Work to complete: Lay out the lines of the listing from the line with "Goedkoop parkeren in Nijmegen?" up to and including the line with "nhằm chủ động" as a JSON list of strings, one per line, with blank lines dropped. Leave the pictures out of the answer.

--- Given information Enclosed Below ---

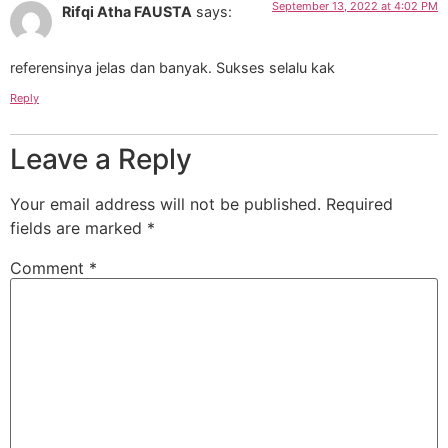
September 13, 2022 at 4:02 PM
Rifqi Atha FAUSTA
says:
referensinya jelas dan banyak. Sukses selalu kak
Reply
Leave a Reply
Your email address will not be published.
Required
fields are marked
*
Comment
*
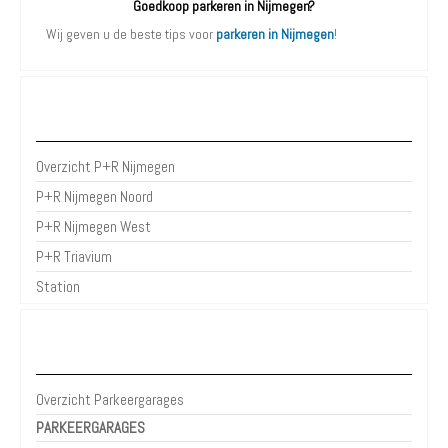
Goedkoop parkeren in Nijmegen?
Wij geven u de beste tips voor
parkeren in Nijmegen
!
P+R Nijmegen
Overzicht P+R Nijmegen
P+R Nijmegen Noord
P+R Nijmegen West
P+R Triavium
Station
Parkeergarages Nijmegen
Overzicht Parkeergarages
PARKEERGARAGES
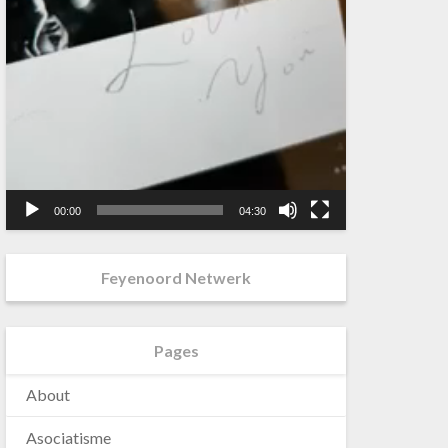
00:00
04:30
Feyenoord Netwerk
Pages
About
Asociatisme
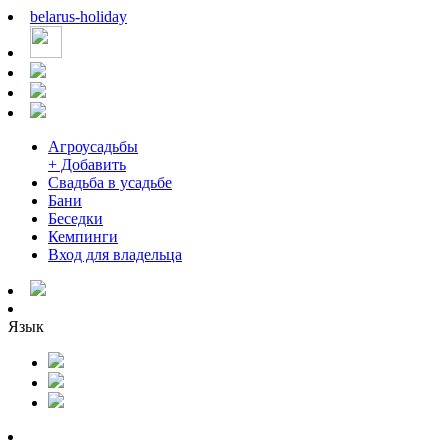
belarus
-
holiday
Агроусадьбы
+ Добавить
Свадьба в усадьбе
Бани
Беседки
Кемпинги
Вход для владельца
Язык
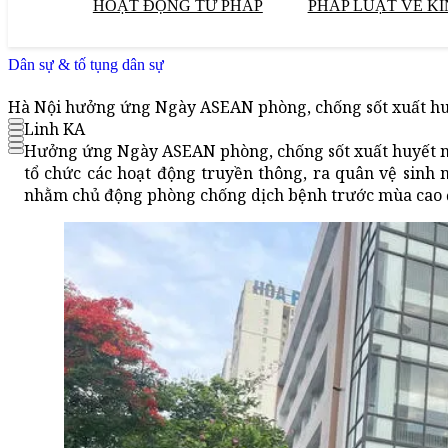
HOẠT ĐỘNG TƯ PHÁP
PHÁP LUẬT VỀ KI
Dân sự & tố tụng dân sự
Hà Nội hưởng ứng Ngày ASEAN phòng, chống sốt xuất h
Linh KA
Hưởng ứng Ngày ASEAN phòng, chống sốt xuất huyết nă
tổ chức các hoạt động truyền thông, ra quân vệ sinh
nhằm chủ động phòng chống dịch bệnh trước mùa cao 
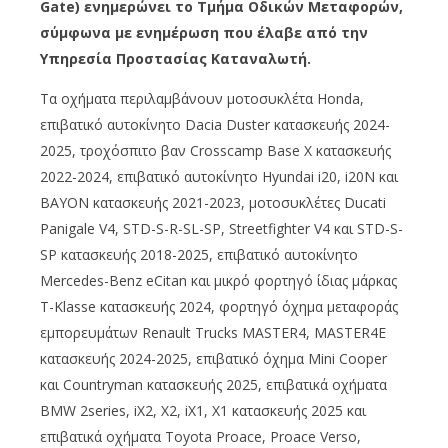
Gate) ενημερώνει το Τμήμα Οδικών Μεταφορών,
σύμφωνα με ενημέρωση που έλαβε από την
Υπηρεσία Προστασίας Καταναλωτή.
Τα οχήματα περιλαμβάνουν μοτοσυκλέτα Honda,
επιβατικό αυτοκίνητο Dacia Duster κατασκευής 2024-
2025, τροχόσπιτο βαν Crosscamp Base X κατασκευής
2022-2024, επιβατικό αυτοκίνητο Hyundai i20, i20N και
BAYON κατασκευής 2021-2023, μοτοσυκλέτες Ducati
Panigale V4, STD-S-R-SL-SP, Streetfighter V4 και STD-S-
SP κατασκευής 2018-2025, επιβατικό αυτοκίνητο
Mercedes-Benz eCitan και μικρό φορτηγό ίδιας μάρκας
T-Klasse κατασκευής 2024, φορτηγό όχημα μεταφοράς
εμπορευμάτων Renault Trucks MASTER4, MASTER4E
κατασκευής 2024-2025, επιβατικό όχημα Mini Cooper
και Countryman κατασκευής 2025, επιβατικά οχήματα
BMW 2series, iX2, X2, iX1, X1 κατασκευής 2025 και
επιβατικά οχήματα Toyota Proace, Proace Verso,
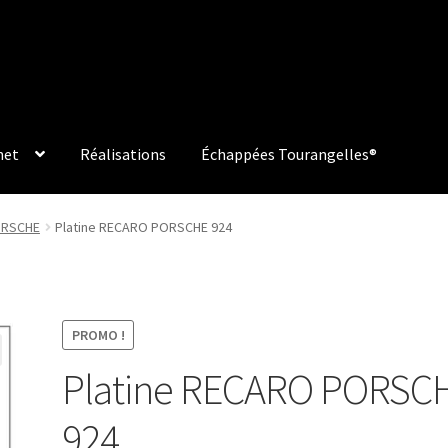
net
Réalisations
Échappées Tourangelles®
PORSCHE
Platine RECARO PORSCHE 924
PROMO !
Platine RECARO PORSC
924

--- End of Enclosed Given information ---

Reply to the task:
[
  "Goedkoop parkeren in Nijmegen?",
  "Wij geven u de beste tips voor",
  "parkeren in Nijmegen",
  "!",
  "P+R Nijmegen",
  "Overzicht P+R Nijmegen",
  "P+R Nijmegen Noord",
  "P+R Nijmegen West",
  "P+R Triavium",
  "Station",
  "Parkeergarages Nijmegen",
  "Overzicht Parkeergarages",
  "PARKEERGARAGES",
  "00:00",
  "04:30",
  "Feyenoord Netwerk",
  "Pages",
  "About",
  "Asociatisme",
  "belarus",
  "-",
  "holiday",
  "Агроусадьбы",
  "+ Добавить",
  "Свадьба в усадьбе",
  "Бани",
  "Беседки",
  "Кемпинги",
  "Вход для владельца",
  "Язык",
  "HOẠT ĐỘNG TƯ PHÁP",
  "PHÁP LUẬT VỀ KI",
  "Dân sự & tố tụng dân sự",
  "Hà Nội hưởng ứng Ngày ASEAN phòng, chống sốt xuất h",
  "Linh KA",
  "Hưởng ứng Ngày ASEAN phòng, chống sốt xuất huyết nă",
  "tổ chức các hoạt động truyền thông, ra quân vệ sinh",
  "nhằm chủ động phòng chống dịch bệnh trước mùa cao "
]